Lake City Research Center seeks to improve environmental health through grazing | New


LAKE CITY – Cattle grazing in the field is a common sight when passing farms in the area.

The Lake City Research Center would like to study the impact of these cattle on soil health and how better pasture management can benefit the environment and farmers.

Faculty director and Michigan State University professor Jason Rowntree said the center hosted about 30 scientists from the United States and the United Kingdom last summer. These scientists spent time setting up instruments around the center farm to monitor energy flow, carbon dioxide, the water cycle and biodiversity throughout the farm.

Rowntree said it has also implemented cow grazing management techniques at the sites. He said one group uses the standard approach, which allows cows to graze continuously. The other group uses an adaptive approach, which limits cow grazing time and allows longer plant recovery time.

The goal of all this work is to understand the impact of livestock on farmland and the environment.

“In Lake City over the past 12 years, we’ve actually seen significant improvements in our soil, our carbon, and the overall function of our land on the farm,” Rowntree said. “And so, with this framework, we are very interested in the impact of livestock management on the ecological function of the land.”

Rowntree said the research is part of their project Metrics, Management and Monitoring: An Investigation of Pasture and Rangeland Soil Health and its Drivers, or three-Ms for short. The $19.2 million project is funded by several organizations, including the Foundation for Food and Agriculture Research, the Noble Research Institute, the Greenacres Foundation, the Jones Family Foundation and ButcherBox.

The study is being conducted in Michigan, Wyoming and Oklahoma.

“It’s a five-year study,” Rowntree said. “So we’re going to be monitoring Lake City for five years, but starting next year we’re going to start identifying participants in all three states so that we have 20 ranch participants in each state, and we hope to do a level monitoring and instrumentation at these sites as well.

With the study in its early stages, Rowntree said the results are preliminary and very difficult to verify. That’s not to say they haven’t already made some interesting discoveries.

“We can already see that through the management of our measurements and instrumentation, we are definitely seeing CO2 stored underground,” Rowntree said.

“That’s a good thing,” he continued. “We want more underground and less in the atmosphere.”

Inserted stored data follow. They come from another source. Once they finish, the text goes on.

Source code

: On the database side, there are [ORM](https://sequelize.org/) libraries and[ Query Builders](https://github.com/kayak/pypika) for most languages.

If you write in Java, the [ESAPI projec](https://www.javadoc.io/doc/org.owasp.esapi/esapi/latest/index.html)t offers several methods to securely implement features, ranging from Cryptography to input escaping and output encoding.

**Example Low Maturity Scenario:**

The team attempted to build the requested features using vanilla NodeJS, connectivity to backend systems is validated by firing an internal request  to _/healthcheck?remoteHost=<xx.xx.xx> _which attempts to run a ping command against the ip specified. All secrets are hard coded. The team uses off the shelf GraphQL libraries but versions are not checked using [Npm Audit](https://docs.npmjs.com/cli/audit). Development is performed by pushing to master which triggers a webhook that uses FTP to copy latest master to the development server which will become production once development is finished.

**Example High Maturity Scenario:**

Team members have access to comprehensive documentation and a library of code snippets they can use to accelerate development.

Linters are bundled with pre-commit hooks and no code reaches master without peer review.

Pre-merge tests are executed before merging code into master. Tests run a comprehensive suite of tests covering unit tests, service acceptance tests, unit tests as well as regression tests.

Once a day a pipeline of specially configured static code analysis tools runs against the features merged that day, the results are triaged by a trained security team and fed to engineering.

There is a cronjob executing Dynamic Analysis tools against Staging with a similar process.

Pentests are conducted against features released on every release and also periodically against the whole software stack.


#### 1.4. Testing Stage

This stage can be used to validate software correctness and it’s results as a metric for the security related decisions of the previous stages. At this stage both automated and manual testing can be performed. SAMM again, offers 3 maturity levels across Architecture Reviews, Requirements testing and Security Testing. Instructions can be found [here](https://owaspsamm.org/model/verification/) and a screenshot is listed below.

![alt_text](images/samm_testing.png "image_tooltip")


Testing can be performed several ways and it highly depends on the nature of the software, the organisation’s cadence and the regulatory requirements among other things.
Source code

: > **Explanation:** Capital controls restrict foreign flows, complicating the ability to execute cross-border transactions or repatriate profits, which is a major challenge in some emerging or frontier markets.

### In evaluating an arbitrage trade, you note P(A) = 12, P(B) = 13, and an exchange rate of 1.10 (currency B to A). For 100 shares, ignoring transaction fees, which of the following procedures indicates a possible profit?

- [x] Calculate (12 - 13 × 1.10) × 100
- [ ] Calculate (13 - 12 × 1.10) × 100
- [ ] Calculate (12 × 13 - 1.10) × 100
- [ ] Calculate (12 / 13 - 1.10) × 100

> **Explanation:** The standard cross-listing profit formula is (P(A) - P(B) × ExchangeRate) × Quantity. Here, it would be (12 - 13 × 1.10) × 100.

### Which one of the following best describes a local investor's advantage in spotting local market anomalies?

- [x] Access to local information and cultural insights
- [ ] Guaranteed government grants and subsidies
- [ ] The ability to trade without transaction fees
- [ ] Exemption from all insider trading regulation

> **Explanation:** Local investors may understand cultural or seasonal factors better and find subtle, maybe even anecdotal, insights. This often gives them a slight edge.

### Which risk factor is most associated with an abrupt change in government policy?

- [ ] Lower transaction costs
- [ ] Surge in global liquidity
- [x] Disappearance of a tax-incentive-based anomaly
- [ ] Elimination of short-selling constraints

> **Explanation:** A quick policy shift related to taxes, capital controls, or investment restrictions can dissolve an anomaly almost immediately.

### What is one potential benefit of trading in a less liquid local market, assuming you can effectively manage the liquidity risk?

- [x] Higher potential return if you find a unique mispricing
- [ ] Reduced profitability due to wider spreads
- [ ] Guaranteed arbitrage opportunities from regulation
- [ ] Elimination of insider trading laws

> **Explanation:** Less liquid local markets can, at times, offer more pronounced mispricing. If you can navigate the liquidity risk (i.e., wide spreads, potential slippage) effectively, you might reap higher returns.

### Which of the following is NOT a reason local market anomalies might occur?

There is more to come with the project. Rowntree said that over the next six months they will begin recruiting 60 producers from Michigan, Wyoming and Oklahoma to participate in the project.

“We would also like to understand what kind of practices are implemented on their sites,” he said. “What does the economy potentially look like? What do they think of the management? »

Rowntree said he wants to use this collaborative effort as an educational opportunity to learn from producers as well as each other. He said cattle are seen as potentially bad for food production, but they want to show there are benefits to using cattle.

“We hope that through our work we can demonstrate that good management is in fact a good thing and that livestock can be good for the land,” he said.

The benefits don’t stop there. Rowntree said they also hope to provide better feedback to growers to help them improve the health of their land and the environment.

“We would also like to build larger, more predictive models to use to assess landscape function and ecology,” he said. “And hopefully through that we can provide feedback tools to growers, so they can see what their land is doing based on how they’re managing it in terms of carbon and water.”

Throughout the project, Rowntree said the goal was to work hand-in-hand with farmers to identify different management processes and improve landscape function.

An extension is also under consideration. Rowntree said they are working on additional funding opportunities to more accurately measure all greenhouse gases flowing through the system and install more instruments on their farms and ranches.

He also said that they want to add other geographical regions as different parts of the country have different climates, vegetation and other factors.

“Management is complex and very focused on this one site,” he said. “It’s by no means a one-size-fits-all.”

A website is in the works to let people know more about the project and its progress. Rowntree said they hope to release it by the end of the year.